A terrible realisation came upon me this morning. I woke early and lay in bed half asleep. Then it happened - a big fat grindy clench. This was a huge problem for me in the years before my surgery.
This time, I was clenching together my two canine teeth on the right, then grinding them past each another down into my bite.
Before, I was clenching and grinding on my two back molars on the left that touched. My teeth are badly badly worn at the back as a result (and as a result of normal chewing on such badly positioned teeth/jaws).
So this is good and bad. Good because there was no guarantee that my clenching/grinding was due to my bad bite. Apparently studies have shown people with perfect bites grinding their teeth, and bad bites with no such problem. It was having a bad impact on me because of headaches, the tooth wear and having to wear a splint every night to protect my teeth.
However I always felt it was due to the bad bite. I feel this proves it. Now I have a different bad bite and the crazy subconscious part of my brain that wants to get rid of the 'incorrect contact' goes to town when I go to sleep. And it does it in a way that it specific to the bite - clenches down on the 'wrong' bit. Today's was quite a different movement to the old clenching.
Also it is good because this bite with the canines too close is expected to be temporary, so it's not like I need to worry about doing it long enough for the teeth to wear away. And it's good because it does suggest that when the bite is aligned there won't be the stimulus for me to do it.
Bad because it must be really hard on my injured jaw joint and indeed I wake - or more like slightly surface - fairly frequently with pain in it, even though there's no pain before I go to bed, or no similar pain during the day. During the day it's a stabbing, fast, brief pain.
Also, if I'm not meant to chew yet, what will this be doing to my bones etc? Apparently the force that goes into night time clenching far, far exceeds anything that can be done voluntarily during the day. (Although as my surgeon has said a couple of times, he had to detach the muscles to move the jaw, so the muscles very much lack strength to start with.)

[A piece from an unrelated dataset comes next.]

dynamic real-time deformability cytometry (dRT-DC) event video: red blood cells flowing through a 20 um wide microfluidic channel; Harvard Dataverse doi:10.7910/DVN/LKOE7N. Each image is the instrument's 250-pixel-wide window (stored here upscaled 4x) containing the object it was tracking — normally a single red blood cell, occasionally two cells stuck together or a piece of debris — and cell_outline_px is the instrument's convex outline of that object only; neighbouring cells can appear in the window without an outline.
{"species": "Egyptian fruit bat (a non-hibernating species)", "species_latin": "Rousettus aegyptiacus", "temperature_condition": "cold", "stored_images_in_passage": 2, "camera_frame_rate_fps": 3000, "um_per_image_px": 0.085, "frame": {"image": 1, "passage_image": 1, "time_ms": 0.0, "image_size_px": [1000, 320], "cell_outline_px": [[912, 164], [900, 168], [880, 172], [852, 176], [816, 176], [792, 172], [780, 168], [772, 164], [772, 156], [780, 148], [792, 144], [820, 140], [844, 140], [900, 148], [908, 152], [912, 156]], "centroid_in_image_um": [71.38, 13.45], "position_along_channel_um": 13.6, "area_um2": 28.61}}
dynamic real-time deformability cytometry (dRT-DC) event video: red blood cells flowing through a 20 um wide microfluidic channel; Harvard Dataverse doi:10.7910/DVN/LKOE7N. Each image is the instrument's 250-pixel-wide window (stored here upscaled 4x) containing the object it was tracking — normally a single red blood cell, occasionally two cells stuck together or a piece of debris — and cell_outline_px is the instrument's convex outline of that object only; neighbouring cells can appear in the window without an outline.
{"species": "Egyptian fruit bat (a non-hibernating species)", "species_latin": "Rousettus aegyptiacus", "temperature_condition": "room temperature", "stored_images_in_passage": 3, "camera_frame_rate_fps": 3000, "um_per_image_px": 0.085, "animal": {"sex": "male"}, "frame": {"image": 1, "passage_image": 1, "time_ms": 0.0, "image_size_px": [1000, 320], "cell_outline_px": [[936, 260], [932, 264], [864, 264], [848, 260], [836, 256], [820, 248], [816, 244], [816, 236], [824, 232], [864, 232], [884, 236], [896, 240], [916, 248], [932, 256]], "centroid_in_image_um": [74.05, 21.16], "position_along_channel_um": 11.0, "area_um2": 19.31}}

Strategy: tonight I start sleeping in the same bed with my husband again (I've been in a different room scared I'll wake him). He is the best one at monitoring my clenching because I am very lucky to catch one. He hears it while I'm asleep. Then I'll get some idea of how much it happens. (Hopefully for me he doesn't sleep too heavily to make him a decent clench policeman!)
Then: muscle relaxants. I can't take the one my surgeon usually gives out because I get these horrible jerky full body muscle spasms. I can talk to my sister in law who's a pharmacist to see if there are alternatives.
Then with this info I can ring the surgeon. I dread doing it becaue I do feel like I've harrassed him a lot. But I may have to.